• [Exercise brief] The call transcript's opening remarks end with "open the line for questions." From those remarks, list each business or deal mentioned together with the status given for it.

• [Text provided]
Thank you, Bruce. Turning to slide 15, I want to provide a few closing thoughts on our 2023 priorities scorecard. As you can see, our team has remained focused on execution as evidenced by our strong results for the quarter. Our core energy business is well positioned for the summer. The integration of Vivint is off to a good start, and we're working towards closing the sale of STP by the end of the year. We will remain focused on executing our strategic plan that creates significant shareholder value. I look forward to updating you on our progress. So, with that, I want to thank you for your time and interest in NRG data. We're now ready to open the line for questions.
Thank you. At this time, we will conduct the question and answer session. As a reminder, to ask a question, you will need to press star 11 on your telephone and wait for your name to be announced. To withdraw your question, please press star 11 again. Please stand by while we compile the Q&A roster. Your first question comes from Julian Dumoulin-Smith of CFA. Please go ahead.
Hey, good morning, team. Thank you very much for the time. I appreciate it, as always. Maybe just first off, just thank you for all the details on Vivid. Can you talk a little bit about your 6% conversion rate, you know, in terms of here? Just how does that compare versus expectations and just perhaps provide a little bit of context?
Sure. Good morning, Julian. So, in conversion rate... Like KPIs. Right. So, Julian, in terms of the conversion rates, you know, this is... What we've been able to achieve on qualified leads so far, this is higher than what we expected. If you recall, our cross-sell target was around a 3% penetration, so this is above that. Obviously, this is early, but we're very encouraged by, you know, the success that we've had so far. This is smart home customers buying energy and energy buying smart home. With the addition of the DIY system that Vivint introduced, we're actually seeing an increase on those conversion rates because it allows us to have a, you know, an entry point, you know, a cheaper entry point that we can use to upsell. and create more stickiness with the customer. So we're very, very encouraged by what we're seeing so far. At the same time, some of the secondary products like the protection plant from Bibin had tremendous success. And that's why when you combine all these with our organic growth, you know, we, I felt compelled to increase our target for 2023. So we are seeing, you know, results faster than what we expected initially. Very, very encouraging.
Excellent. Thank you so much again. Really appreciate it. Sorry about the phone. And then related, can you talk a little bit about your commitment to building new generation in Texas? I mean, obviously you want to see the corresponding support from the state here. Just where do we stand on that investment follow through as well as just the ROFA or any potential commentary around the petition from your co-owners on SDP?

• [Given records]
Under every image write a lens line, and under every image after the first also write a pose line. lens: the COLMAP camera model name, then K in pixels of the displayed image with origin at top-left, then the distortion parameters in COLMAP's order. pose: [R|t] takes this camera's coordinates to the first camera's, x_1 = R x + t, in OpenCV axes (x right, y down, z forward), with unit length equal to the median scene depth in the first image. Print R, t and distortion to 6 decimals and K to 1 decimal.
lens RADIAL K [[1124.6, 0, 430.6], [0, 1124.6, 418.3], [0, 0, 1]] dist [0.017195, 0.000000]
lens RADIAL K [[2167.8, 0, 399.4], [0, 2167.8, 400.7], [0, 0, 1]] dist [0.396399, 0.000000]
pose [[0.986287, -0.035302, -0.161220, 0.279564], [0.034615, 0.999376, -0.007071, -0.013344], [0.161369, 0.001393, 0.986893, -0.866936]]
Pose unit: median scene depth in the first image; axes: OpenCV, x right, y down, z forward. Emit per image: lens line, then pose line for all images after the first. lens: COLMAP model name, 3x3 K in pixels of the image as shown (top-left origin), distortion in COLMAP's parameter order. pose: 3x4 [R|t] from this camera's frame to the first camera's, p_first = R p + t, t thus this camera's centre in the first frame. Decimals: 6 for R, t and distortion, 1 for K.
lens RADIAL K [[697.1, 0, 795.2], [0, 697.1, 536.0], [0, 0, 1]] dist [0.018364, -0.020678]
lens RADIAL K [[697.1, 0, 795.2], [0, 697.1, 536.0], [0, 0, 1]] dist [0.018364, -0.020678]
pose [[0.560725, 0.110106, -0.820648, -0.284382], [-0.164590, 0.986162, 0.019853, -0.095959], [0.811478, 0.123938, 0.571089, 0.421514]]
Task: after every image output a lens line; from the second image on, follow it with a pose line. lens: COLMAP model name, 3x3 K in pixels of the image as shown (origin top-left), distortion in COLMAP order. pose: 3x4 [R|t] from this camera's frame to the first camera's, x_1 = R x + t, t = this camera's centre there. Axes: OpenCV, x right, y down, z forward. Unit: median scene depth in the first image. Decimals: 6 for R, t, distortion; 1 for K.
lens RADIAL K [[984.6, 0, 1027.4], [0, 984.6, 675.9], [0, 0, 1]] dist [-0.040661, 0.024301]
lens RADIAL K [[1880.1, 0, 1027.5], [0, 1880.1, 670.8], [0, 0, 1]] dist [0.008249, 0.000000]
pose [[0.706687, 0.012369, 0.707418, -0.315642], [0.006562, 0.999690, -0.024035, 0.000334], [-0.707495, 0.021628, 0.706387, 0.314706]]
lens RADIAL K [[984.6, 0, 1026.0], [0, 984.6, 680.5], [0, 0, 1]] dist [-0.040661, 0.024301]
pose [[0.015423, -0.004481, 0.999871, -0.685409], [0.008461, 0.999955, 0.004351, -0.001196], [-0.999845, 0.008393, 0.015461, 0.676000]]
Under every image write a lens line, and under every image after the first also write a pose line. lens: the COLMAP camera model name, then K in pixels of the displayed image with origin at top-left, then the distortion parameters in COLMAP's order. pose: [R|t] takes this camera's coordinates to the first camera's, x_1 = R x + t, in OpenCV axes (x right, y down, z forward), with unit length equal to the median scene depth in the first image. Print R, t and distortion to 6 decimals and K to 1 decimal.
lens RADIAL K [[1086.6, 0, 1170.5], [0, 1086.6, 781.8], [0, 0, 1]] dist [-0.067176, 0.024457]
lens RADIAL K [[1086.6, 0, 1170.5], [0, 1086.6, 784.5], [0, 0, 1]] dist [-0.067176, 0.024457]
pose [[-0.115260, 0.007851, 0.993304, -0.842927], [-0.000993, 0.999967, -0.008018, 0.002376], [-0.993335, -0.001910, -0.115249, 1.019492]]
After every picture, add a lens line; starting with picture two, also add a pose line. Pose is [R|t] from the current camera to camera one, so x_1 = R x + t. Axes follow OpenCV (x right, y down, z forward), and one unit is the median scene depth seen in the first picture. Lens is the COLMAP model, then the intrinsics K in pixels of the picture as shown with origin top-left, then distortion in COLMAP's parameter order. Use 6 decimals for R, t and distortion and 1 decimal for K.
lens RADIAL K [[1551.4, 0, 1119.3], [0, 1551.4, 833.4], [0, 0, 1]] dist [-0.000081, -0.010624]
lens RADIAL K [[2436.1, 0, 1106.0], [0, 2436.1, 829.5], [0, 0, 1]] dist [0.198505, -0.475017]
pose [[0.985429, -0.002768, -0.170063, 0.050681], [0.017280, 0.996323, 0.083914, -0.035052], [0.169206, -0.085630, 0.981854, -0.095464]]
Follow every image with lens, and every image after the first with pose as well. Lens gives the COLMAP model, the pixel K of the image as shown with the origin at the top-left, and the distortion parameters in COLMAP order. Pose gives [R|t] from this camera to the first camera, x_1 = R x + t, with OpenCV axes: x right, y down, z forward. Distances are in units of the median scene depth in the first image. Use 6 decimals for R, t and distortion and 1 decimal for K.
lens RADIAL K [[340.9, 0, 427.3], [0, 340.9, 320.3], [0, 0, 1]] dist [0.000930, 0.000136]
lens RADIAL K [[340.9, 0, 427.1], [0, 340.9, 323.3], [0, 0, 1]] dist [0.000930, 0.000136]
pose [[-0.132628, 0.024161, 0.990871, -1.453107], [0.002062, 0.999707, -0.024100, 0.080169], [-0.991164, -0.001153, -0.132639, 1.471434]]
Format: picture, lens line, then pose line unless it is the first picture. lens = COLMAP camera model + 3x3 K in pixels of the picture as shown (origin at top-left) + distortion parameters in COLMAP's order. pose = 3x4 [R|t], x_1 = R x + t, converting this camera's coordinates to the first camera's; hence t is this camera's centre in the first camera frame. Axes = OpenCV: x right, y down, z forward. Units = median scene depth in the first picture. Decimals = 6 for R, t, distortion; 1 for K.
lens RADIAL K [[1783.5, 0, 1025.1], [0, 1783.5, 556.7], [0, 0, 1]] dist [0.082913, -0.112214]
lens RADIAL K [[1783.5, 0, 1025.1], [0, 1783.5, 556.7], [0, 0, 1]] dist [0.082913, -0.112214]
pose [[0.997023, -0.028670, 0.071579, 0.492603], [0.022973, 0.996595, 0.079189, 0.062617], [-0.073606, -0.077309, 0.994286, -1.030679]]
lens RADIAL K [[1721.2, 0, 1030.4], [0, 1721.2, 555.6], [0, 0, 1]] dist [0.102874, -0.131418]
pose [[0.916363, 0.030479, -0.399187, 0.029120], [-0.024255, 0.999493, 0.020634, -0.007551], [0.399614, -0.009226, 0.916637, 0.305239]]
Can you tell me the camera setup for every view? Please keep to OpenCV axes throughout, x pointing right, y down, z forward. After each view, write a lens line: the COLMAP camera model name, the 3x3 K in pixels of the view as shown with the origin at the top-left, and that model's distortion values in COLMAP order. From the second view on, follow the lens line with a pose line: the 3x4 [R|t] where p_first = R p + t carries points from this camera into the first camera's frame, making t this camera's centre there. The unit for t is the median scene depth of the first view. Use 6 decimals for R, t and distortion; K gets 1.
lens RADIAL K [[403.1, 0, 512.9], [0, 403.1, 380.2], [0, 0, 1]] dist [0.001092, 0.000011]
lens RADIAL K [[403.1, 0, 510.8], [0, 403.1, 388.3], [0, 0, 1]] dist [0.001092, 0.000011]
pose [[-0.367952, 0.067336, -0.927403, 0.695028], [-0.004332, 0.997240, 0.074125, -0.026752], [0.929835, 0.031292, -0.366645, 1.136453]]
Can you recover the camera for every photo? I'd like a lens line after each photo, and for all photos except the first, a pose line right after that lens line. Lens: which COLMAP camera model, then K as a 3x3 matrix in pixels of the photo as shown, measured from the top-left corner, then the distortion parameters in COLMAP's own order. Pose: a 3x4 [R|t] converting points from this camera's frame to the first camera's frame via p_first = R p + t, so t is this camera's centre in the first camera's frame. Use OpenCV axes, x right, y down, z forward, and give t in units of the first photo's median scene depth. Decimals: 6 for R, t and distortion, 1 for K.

• [Completed task]
- Core energy business: well positioned for the summer
- Integration of Vivint: off to a good start
- Sale of STP: being worked toward closing by the end of the year